Car après quelques minutes, la porte s'ouvrit. Une magnifique jeune femme en robe de mousseline qui suivait agréablement les courbes du corps, des gants blancs couvrant les mains, un délicat bijou au cou, un maquillage délicat sur le visage et des cheveux plus longs.

Il ouvrit la bouche «Phan...Vincent?

- Comment tu me trouves Dee?

- Répugnant!» marmonna le germanique en prenant un air boudeur, croisant les bras et détournant la tête, rougissant.

L'anglais gloussa, amusé. «C'est la première fois que j'utilise ce genre de déguisement dans une mission. Tu l'as vu? Cette fausse...

- Je l'ai vue, oui!» Il se força à ne pas regarder la fausse poitrine, priant pour penser à autre chose.

«Awww DeeDee je te fais tant d'effet que ça?

- Dans tes rêves.

- Très bien, allons y Honey ~»

Il se dirigea vers la sortie, suivie par un germanique au bord de la syncope. Une fois dans le fiacre, qui se mit en route vers la fête, l'anglais le fixa «Tu es un jeune allemand ici pour apprendre la culture anglaise et je suis la sœur de ton meilleur ami, a qui tu as promis d'être mon chaperon à sa place.

- Tiens, j'aurais juré que tu voudrais que je sois ton fiancé.»

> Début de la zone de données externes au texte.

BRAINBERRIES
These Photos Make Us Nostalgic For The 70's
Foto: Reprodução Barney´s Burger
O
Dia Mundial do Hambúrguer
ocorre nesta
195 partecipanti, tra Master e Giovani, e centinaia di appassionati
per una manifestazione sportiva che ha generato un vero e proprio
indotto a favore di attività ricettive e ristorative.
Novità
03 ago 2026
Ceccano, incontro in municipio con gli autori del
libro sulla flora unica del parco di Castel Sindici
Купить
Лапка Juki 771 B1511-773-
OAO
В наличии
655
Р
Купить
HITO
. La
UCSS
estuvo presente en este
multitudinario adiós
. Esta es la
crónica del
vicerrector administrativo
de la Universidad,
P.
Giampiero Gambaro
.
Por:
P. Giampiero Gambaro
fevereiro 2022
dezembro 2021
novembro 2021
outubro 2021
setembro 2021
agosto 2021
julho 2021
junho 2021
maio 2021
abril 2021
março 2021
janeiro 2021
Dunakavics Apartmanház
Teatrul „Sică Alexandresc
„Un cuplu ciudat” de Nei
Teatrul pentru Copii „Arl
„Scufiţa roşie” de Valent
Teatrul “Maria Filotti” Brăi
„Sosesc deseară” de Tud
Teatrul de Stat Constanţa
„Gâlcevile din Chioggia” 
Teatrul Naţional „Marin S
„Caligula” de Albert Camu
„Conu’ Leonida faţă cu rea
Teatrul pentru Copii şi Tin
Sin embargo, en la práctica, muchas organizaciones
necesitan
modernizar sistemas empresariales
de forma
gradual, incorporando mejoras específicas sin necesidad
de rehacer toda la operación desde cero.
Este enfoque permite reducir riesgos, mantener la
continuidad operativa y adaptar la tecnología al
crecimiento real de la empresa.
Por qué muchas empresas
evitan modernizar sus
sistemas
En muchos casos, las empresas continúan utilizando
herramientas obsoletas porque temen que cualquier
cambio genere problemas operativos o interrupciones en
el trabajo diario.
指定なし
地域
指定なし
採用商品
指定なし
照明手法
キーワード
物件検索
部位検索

Les yeux ambrés le mirent mal à l'aise. Le sourire affamé aussi. Il marmonna «Non c'est parfait, j'aurais pas besoin de jouer les fiancés protecteurs. Je ricanerais en te voyant te débrouiller avec des hommes qui te tourneront autour.

- Mais Dee, tu dois être un bon chaperon.

- Et toi...ton plan? Interroger l'hôte?

- Plus ou moins. Je vais l'attirer jusqu'à ses appartements et l'interroger là-bas. Et le tuer.»

Diederich grommela, croisant les bras. «Pourquoi ne pas l'arrêter?

- Voyons Dee...si je l'arrêtais, cela mettrait ses complices aux abois et pourrait précipiter la morts de ceux qui sont toujours disparus, et faire disparaître ces types dans la nature, dans un autre pays, ce qui n'est pas le but de la manœuvre. Le tuer fera penser plus à un règlement de compte, spécialement que...personne ne me reconnaîtras.

- Et bien entendu, personne ne pensera que c'est ''toi'', le chien de garde, qui l'a fait.»

Le comte lui fit un adorable sourire, un sourire qui était presque effrayant «Si tu savais combien d'ennemis à ce type.

- D'accord, d'accord. Et qu'est-ce que tu attends de moi?

- Que tu surveilles mes arrières.»


La fête était somptueuse, aucun doute là dessus. De nombreuses personnes étaient présentes, on entendait même parler plusieurs langues. Diederich eut un mauvais pressentiment, la chair de poule pendant quelques secondes, puis suivit le comte travestie vers le maître des lieux.

«Bonjour mademoiselle» s'émerveilla celui-ci, lui faisant un baise-main «A qui ai-je l'honneur?

- Viviane Andrew, fille du vicomte Andrew.

- Et ce charmant jeune homme?» s'enquit l'homme, se tournant vers l'homme aux cheveux bruns.

Celui-ci fit, le plus poliment possible «Diederich Von Wolf. Je suis un ami du frère de cette jeune femme, il n'a pas pu venir lui-même, j'ai par conséquent accepté d'être son chaperon.» Il serra la main de l'homme, sentant un frisson glacé qui remontait dans son dos. Qui était cet homme? Il y avait quelque chose d'immonde émanant de lui.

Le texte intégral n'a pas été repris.